I) WET-AGED RIBEYE
Some things are expected to improve with old age. Cheese, wine, denim – but meat? If you baulk at the thought of six-month-old steak, you’re having a cow for no reason. “The longer you age meat, the more punchy its flavour,” says chef Michael Reid of M Restaurants. But it delivers more than gourmet kudos: ageing loosens the connective tissue, making the nutrients easier to absorb. For more goodness per gram, here’s how it breaks down. As the name suggests, wet-ageing is about introducing moisture. The beef is vacuum-sealed in plastic. “Natural juices from the beef tenderise the meat and make it more flavoursome and juicy,” Reid says. “It’s almost like a marination.” As with people, some steaks age better than others. Reid favours the ribeye: “Fat acts as a protective coat, so there’s less lost to tough skin.” He suggests ignoring health-hipster lore and looking for cows that have been fed grass and grain. “It enhances the marbling and gives the beef richness.”
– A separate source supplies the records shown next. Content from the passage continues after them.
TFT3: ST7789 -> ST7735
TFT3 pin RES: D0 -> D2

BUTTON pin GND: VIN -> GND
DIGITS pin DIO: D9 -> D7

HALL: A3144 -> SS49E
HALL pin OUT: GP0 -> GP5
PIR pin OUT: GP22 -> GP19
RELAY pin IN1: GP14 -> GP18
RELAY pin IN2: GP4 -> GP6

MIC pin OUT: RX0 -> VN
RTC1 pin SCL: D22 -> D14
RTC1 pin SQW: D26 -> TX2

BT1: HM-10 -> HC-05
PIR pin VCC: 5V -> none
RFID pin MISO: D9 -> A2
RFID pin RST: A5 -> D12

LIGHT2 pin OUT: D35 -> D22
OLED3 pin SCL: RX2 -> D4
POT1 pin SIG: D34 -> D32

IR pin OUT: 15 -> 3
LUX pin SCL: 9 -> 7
The more your meat has aged, the drier it will be, and therefore the less you want to cook it. For example, a six-month ribeye will take half the time of a one-week-old cut. And you can shelve the extra-virgin olive oil. Once Reid has trimmed off the excess fat, he renders it down and uses it as a baste. Your summer body will profit from such thrift, too: the fat and cholesterol in red meat helps to maintain healthy testosterone levels, according to nutritionist Rhiannon Lambert.
Invest in a thick-based steel or aluminium pan, which holds and disperses heat for the all-important maillard crust, delivering maximum flavour. Finally, Reid favours Wüsthof knives, which have a straight, clean edge that won’t damage the protein when slicing. After a six-month prep period, it would be a shame to dull the experience.